◆ Aim of the exercise
In the records, each line holding "обработки" must be reported.

◆ Information provided
________________

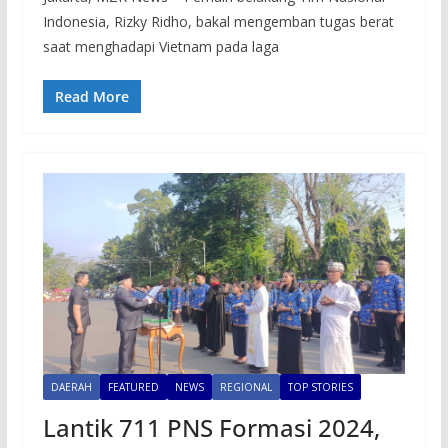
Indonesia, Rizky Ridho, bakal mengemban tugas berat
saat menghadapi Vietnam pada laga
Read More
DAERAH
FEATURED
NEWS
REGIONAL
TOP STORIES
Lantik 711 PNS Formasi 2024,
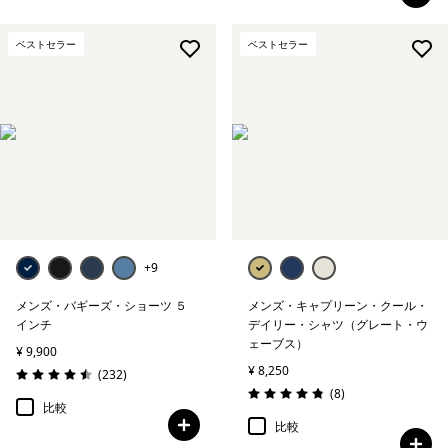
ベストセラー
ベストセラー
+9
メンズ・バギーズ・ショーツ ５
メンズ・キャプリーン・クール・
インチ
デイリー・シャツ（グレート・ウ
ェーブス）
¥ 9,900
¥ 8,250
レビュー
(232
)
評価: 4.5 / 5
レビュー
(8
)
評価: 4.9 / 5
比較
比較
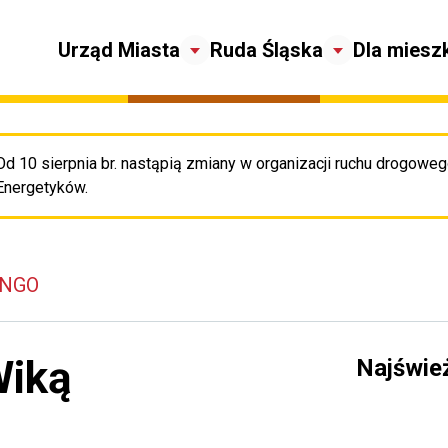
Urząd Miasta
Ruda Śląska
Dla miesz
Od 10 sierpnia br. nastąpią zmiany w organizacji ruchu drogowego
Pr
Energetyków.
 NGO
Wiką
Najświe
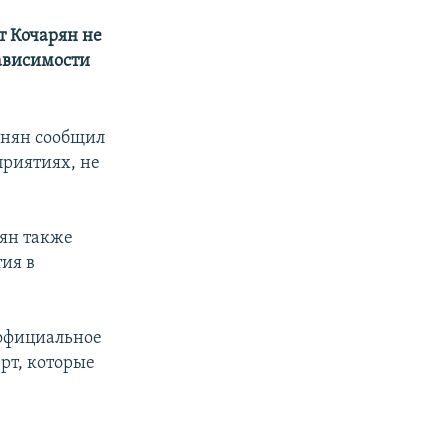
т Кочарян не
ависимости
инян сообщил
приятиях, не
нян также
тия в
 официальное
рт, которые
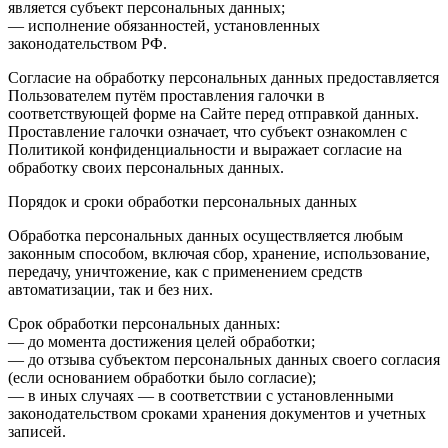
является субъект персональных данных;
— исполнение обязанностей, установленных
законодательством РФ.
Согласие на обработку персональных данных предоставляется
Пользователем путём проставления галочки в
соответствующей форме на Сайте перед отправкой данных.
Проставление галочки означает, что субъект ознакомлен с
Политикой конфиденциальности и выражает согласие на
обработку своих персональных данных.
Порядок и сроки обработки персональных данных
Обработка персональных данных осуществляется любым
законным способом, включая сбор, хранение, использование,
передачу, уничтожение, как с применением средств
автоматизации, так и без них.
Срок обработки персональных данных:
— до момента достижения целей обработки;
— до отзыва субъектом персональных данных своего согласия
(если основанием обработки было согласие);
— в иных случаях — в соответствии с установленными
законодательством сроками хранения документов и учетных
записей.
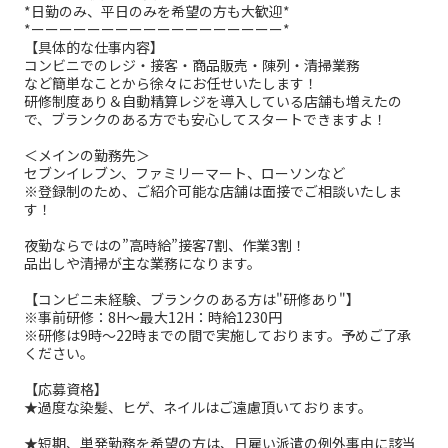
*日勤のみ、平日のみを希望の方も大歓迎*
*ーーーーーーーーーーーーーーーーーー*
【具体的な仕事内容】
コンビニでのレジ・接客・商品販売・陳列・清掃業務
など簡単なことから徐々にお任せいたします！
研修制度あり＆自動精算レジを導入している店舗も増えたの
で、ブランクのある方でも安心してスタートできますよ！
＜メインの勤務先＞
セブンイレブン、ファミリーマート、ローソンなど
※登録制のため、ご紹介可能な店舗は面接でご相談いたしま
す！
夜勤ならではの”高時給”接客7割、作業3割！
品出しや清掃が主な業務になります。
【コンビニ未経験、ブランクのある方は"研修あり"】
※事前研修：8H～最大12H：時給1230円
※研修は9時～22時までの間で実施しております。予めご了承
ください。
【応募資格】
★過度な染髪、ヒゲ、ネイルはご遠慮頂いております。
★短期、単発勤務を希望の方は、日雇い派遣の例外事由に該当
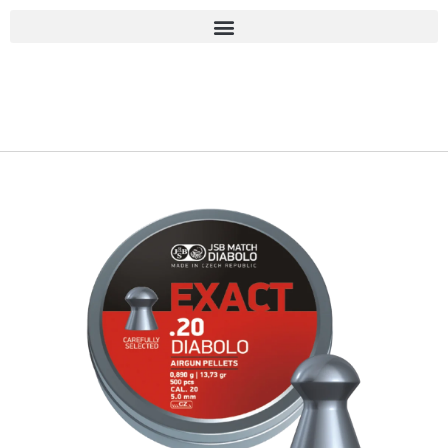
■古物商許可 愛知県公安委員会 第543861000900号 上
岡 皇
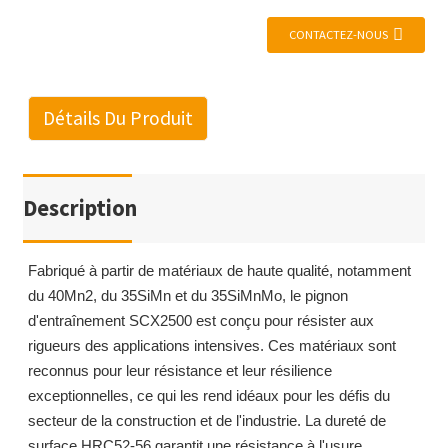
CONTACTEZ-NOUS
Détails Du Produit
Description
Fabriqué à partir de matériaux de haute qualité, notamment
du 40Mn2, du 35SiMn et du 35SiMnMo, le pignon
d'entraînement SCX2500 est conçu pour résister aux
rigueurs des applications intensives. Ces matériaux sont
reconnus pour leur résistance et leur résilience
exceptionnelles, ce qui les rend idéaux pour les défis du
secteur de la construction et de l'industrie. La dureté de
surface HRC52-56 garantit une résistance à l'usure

________________

◆ Task result
Порядок и сроки обработки персональных данных
Срок обработки персональных данных:
— до момента достижения целей обработки;
(если основанием обработки было согласие);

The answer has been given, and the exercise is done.